Examine the data line by line and report how many lines include the word "松江MUSIC", with no additional output.

***** Exercise data *****

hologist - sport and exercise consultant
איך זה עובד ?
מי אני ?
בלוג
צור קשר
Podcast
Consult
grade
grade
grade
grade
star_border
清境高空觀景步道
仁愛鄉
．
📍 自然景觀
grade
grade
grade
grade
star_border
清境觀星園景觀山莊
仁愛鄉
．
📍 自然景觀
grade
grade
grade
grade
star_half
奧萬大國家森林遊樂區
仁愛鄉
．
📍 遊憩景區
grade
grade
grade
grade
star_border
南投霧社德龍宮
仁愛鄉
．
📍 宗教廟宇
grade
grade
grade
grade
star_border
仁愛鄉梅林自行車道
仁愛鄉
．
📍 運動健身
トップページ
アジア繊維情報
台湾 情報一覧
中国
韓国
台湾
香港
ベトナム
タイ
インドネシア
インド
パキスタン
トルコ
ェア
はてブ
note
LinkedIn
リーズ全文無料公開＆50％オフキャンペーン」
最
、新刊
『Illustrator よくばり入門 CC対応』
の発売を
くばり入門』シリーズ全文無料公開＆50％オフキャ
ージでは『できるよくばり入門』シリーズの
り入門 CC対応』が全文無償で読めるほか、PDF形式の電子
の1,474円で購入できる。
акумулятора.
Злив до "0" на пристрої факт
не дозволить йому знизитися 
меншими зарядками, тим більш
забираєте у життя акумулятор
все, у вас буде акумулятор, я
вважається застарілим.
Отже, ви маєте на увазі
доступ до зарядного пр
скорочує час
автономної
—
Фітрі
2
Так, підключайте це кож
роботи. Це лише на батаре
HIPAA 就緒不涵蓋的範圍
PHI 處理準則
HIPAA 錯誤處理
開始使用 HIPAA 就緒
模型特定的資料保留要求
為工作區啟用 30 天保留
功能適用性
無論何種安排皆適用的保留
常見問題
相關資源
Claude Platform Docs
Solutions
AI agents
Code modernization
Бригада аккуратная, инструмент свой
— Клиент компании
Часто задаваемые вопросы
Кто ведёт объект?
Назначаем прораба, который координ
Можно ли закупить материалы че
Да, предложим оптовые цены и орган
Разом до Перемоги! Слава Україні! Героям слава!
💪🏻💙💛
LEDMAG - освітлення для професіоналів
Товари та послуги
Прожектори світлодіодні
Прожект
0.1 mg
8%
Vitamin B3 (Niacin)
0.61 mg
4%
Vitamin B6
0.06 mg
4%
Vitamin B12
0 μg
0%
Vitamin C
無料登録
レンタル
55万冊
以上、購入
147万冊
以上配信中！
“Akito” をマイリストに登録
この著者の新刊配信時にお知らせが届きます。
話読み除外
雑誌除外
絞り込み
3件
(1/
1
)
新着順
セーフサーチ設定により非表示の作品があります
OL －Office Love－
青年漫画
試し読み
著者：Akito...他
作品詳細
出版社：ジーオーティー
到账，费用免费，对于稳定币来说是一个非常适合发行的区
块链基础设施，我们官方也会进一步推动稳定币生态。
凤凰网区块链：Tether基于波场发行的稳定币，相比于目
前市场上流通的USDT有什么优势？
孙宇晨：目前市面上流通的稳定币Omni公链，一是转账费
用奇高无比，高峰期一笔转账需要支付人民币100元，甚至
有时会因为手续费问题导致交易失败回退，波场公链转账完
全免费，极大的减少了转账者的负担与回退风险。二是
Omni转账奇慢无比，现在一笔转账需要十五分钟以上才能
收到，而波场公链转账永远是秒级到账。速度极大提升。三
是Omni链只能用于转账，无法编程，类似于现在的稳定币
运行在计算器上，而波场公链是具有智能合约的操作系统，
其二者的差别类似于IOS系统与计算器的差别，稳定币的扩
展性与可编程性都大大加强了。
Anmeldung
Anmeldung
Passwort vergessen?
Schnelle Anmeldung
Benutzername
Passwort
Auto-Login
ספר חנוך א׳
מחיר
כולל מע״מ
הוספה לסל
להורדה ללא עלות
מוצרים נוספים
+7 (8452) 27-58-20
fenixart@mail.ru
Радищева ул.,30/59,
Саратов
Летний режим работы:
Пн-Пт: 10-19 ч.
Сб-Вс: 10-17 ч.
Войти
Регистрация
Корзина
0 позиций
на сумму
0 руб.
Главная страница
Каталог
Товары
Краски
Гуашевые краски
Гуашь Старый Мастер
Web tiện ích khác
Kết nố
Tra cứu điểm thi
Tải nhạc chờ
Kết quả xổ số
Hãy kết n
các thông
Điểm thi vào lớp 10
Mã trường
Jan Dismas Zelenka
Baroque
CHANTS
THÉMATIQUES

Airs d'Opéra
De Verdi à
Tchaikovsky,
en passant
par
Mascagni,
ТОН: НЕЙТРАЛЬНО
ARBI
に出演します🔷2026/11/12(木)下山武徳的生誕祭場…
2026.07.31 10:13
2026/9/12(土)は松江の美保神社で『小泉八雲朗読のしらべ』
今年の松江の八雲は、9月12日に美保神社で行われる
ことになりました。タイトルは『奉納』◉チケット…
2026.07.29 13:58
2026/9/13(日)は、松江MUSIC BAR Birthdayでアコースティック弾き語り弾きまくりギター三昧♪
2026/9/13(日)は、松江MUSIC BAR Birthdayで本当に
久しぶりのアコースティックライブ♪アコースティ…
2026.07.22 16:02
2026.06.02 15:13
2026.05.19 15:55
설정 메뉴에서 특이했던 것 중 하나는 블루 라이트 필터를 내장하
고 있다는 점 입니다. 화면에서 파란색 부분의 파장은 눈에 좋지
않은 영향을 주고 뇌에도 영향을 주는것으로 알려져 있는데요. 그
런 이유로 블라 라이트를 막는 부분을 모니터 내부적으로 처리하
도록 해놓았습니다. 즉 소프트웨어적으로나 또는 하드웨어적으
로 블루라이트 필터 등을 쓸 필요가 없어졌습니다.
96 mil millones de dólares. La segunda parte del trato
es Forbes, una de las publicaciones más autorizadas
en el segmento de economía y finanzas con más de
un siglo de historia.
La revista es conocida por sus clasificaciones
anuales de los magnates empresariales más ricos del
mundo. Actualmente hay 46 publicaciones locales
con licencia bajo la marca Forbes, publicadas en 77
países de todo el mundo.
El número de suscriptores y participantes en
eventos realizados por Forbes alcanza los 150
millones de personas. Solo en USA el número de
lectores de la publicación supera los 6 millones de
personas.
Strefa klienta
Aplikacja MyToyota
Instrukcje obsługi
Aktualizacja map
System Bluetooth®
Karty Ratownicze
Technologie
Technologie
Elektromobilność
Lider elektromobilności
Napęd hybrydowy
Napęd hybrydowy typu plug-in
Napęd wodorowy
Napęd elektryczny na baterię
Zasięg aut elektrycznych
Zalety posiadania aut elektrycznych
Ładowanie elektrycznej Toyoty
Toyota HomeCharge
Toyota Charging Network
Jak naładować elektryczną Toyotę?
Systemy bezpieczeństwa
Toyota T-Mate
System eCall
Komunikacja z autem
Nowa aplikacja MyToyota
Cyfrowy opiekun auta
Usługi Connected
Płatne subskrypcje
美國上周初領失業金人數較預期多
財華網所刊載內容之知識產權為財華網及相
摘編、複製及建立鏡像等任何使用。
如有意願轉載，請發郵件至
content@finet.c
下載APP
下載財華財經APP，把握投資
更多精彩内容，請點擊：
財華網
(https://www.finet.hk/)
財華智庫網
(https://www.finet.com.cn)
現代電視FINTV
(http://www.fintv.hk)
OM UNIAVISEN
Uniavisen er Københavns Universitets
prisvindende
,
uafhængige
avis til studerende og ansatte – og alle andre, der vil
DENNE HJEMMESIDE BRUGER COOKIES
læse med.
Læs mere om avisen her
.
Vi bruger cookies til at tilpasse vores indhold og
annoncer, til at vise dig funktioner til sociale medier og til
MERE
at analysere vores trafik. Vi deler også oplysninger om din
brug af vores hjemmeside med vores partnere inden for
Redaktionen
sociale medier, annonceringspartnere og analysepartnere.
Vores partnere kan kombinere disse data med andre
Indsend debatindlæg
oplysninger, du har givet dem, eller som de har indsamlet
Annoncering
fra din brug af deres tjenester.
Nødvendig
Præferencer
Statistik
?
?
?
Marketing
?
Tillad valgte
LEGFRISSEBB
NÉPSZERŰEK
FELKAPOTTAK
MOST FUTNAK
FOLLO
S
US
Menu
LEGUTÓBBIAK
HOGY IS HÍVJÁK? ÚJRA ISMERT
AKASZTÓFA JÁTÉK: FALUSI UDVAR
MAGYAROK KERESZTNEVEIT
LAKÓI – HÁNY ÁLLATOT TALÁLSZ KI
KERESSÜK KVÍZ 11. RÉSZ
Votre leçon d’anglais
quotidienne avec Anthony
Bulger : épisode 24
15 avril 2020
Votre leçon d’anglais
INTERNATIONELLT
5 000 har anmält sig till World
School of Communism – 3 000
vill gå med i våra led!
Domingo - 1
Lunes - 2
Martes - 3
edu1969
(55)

*****

**Task output:** 2